What is your day like? This is the primary question I get from folks as they learn that I am a “Benedictine Sojourner.” So, here’s a snapshot. The big picture is that every day is framed by prayer in community: morning prayer, midday prayer and evening prayer. These periods, the Liturgy of the Hours, include sung and recited psalms, hymns, readings from Scripture and other writings, intercessory prayer and silence. Joined to these in the morning and evening is Centering Prayer, wordless prayer in the presence of God.
Even before our gathered prayer in the morning, I spend time in silence and solitude, often with a poem, Scripture and other spiritual reading. In my last blog post I describe the prayer that happens as I make my way through the prairie to the oratory. (See All in Time, Part I).
There are two work periods during the day, morning and afternoon, when I contribute to the smooth running and welcoming environment of the monastery (I pray) and use my gifts for the common good (again, I pray). My service so far includes dishes, writing, design and gardening. Late afternoon is time set aside for reading and classes on Benedictine spirituality. Evenings are free for leisure and rest.

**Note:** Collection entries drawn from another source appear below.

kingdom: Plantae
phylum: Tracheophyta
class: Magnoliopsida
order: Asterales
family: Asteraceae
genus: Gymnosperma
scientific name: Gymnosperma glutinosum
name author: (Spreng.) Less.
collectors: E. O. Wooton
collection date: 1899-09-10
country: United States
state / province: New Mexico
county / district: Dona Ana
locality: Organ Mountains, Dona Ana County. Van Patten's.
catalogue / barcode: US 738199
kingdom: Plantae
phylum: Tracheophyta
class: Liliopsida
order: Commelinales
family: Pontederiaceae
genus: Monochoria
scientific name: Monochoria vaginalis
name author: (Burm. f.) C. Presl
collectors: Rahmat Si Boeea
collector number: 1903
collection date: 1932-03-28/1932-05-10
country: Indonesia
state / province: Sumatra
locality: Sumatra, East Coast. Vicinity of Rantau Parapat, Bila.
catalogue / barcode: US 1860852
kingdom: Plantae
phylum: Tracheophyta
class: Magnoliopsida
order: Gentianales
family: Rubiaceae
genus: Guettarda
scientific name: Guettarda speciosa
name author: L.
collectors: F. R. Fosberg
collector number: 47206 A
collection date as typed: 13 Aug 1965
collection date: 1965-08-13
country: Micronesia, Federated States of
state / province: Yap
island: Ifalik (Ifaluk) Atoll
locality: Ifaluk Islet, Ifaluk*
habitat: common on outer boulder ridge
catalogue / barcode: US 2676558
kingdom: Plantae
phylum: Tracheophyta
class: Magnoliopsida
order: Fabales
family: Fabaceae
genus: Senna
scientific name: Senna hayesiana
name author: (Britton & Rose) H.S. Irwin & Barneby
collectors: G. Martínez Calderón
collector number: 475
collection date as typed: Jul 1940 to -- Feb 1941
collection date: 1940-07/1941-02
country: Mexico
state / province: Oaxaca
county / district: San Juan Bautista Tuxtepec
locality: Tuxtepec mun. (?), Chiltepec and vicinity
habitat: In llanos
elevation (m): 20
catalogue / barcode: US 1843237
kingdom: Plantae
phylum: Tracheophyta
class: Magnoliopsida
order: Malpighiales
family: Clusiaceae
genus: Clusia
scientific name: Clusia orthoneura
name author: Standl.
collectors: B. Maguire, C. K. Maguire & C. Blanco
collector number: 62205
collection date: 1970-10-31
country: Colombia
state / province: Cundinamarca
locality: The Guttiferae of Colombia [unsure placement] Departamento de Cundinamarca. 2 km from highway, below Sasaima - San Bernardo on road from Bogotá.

What the framework of the Liturgy of the Hours does for me is ground me in who I am as beloved of God and in my purpose to seek God – day after day. No matter what I do in particular. One weekend I am washing unending dishes from a filled-to-capacity retreat, while in between I am listening to retreat leader James Finley talk about transcending the ego and surrendering to an Infinite Love. One morning I am reflecting with the sisters on spiritual writer Esther de Waal’s description of our baptismal vows to put on Christ, and within the hour I am pulling at stubborn dandelion roots in the asparagus garden. Another day l am singing about the Great Artist of the Universe, and later I’m taking food scraps to the compost bin.
Interesting mix. And how interesting that within a fairly scheduled and segmented day I am experiencing a spaciousness that pretty much allows me to do what I need to do, and more, live into who I want to be. For Benedict, the balance of prayer-work-study-leisure is key, as well as perspective – “nothing is to be preferred to the Work of God.” The way I see it, what matters is that I try to approach everything with a certain kind of spirit – I pray.
Glory be to our Creator, to our Redeemer Jesus Christ,
and to the Spirit of Life,
who dwells in our midst now and forever.